Die Warnung kam am Donnerstagmorgen. Sie lautete: In den vergangenen zwei Jahren haben Schweizer Gletscher zehn Prozent ihres Eises verloren. Das doppelte Volumen des Bielersees ist damit verschwunden. Mitschuld daran hat auch der Klimawandel. Um diesen zu stoppen, behandelte der Ständerat just am Donnerstag das CO2-Gesetz. Etwas mehr als zwei Jahre ist es her, seit die Schweiz ein Update davon abgelehnt hat.
Jetzt kommt ein neuer Anlauf – und zwar äusserst zahm. Keine höheren Abgaben, keine Verbote, dafür mehr Geld für Gebäudesanierungen oder mehr Ladestationen waren geplant. Alles, um ein erneutes Nein zu verhindern.
Klimaschutz im Parlament
Doch auch die zahme Vorlage stutzt der Ständerat zusammen. Zum Beispiel will er keine zusätzliche Förderung der Ladestationen für Elektroautos bei Mehrfamilienhäusern. Von mehr Massnahmen im Inland will er nichts wissen. Und auch ein Vorstoss der Grünen-Ständerätin Lisa Mazzone (35) für eine Flugticketabgabe für Privatjets bleibt chancenlos.
ETH-Klimaforscher Reto Knutti (50) kritisiert die Entscheide. «Die Signale, die der Ständerat sendet, sind äusserst problematisch.» Für ihn ist klar: «Mit diesen Massnahmen werden wir die Klimaziele langfristig nicht erreichen. So ist das Gesetz ungenügend.»

☆ ☆ ☆ ☆ ☆ ☆ ☆

• _Kurze Aufgabe 1_: Wie viel Prozent ihres Eises haben Schweizer Gletscher laut dem Text zum CO2-Gesetz in den vergangenen zwei Jahren verloren?
• _Kurze Aufgabe 2_: Gib aus dem Text zum CO2-Gesetz einen Abschnitt wörtlich wieder: Setze bei den Worten "Die Warnung kam" ein und höre nach den Worten "davon abgelehnt hat." auf.

☆ ☆ ☆ ☆ ☆ ☆ ☆

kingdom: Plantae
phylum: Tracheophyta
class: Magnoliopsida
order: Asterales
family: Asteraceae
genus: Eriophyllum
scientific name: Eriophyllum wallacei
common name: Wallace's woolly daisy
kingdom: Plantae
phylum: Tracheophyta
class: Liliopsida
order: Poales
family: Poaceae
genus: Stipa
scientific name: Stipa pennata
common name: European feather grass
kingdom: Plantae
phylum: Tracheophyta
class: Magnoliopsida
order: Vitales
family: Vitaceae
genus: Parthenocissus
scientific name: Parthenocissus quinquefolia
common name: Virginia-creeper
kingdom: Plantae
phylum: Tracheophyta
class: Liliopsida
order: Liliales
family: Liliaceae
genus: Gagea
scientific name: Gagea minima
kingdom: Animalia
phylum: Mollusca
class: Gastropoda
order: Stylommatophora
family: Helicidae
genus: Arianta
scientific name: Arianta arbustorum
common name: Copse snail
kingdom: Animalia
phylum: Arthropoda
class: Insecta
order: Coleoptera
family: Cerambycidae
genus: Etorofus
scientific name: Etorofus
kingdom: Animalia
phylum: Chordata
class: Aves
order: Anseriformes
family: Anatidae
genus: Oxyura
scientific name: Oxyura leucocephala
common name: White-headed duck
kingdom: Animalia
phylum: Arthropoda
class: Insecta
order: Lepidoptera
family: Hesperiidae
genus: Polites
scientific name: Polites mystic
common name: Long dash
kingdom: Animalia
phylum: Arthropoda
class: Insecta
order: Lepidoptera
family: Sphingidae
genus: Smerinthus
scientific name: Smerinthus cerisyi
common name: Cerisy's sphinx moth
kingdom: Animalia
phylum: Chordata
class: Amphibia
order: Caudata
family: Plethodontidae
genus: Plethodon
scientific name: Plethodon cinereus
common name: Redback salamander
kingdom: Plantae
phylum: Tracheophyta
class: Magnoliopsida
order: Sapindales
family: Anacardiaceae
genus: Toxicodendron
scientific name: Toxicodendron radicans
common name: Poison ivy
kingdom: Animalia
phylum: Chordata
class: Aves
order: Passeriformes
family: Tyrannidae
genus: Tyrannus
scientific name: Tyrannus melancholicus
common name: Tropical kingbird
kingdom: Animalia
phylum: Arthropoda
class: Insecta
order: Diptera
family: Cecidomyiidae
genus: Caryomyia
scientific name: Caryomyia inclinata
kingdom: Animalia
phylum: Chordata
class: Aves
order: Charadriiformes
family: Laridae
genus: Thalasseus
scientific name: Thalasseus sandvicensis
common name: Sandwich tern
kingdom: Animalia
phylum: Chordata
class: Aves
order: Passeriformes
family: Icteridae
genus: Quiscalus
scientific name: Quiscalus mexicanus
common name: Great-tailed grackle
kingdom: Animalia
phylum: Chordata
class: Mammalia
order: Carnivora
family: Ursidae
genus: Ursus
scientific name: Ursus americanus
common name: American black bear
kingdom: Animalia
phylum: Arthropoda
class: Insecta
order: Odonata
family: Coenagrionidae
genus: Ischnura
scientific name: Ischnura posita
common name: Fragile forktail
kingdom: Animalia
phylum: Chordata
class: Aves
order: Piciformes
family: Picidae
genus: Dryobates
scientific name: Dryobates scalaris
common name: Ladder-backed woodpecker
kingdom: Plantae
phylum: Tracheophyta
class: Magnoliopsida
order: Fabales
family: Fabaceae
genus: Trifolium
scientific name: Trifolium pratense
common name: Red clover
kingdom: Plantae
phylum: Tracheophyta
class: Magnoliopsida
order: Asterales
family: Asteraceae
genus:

☆ ☆ ☆ ☆ ☆ ☆ ☆

• _Übungsergebnis 1_: Zehn Prozent.

• _Übungsergebnis 2_:
Die Warnung kam am Donnerstagmorgen. Sie lautete: In den vergangenen zwei Jahren haben Schweizer Gletscher zehn Prozent ihres Eises verloren. Das doppelte Volumen des Bielersees ist damit verschwunden. Mitschuld daran hat auch der Klimawandel. Um diesen zu stoppen, behandelte der Ständerat just am Donnerstag das CO2-Gesetz. Etwas mehr als zwei Jahre ist es her, seit die Schweiz ein Update davon abgelehnt hat.